Wednesday, March 17, 1999
Barry Katz, Ph.D. IU Biostatistics,
Chairman of Local Assistance Committee
Central Indiana Chapter Planning for JSM 2000
For JSM 2000, we will need to staff two main committees, a Local Assistance Committee (LAC) chaired by Barry Katz and a Program Committee (PC) chaired by Bob Obenchain. These committees work primarily with the national ASA Meetings staff and the JSM 2000 Program Committee, respectively. Our LAC responsibilities will include such things as providing articles for the AMSTAT News, manning information booths at both JSM1999 and JSM2000, and organizing information for local events during the meetings. The Program Committee organizes one invited session and possibly special contributed session(s) for the JSM2000 meetings.
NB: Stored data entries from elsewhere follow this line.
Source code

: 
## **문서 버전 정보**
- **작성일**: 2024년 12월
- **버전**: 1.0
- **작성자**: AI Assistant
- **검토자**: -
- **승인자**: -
We discussed the general organization of and asked for volunteers for both committees.
Wednesday, April 21, 1999
Siu Hui, Ph.D. IU Biostatistics
Spacing of Follow-up Waves in Incidence Studies
Longitudinal studies of dementia are often undertaken to estimate the incidence of dementia and to identify incident cases for the study of risk factors measured on the entire cohort at baseline. The power of these analyses is determined primarily by the number of demented cases identified. Increasing the number of waves of evaluation of the cohort in a given time period increases the yield of demented cases, but it also increases the cost of the study. This work provides a method for estimating dementia incidence in the presence of mortality and loss to follow-up. It also assesses the trade-off between the cost (as measured by the number of reevaluations) and the yield of incident dementia cases so that longitudinal studies of dementia can be designed optimally in the future.
Wednesday, May 19, 1999
Chunming Li, Ph.D. - IU Biostatistics
A Sequential Classification Model with Applications to Change Detection and Imaging
In object classification, the object can be any kind of entity or description (e.g. signals or images), and is represented by its attributes, which can be abstract features or elementary primitives, either numeric or symbolic. Active testing provides an efficient method for approximating standard classifiers (MLE, MAP, etc.) in problems (very high-dimensional or costly, for example) in which computing those is impossible or wasteful. In this context, testing refers to the process of evaluating the attributes or say, the realization of the features. I will discuss issues regarding active testing strategies studied by researchers in such fields as machine learning and computer vision. A new measure for testing strategies will be introduced. We investigate adaptive strategies for sequential testing, especially those driven by maximizing information gain when the conditional distribution of features given states of nature is Gaussian. We implement a classification algorithm in which tests are selected recursively and adaptively on-line. We show that such information-based strategies are statistically sensible and computationally efficient, and accommodate testing at multiple resolutions. Applications are made to change point detection and medical image classification.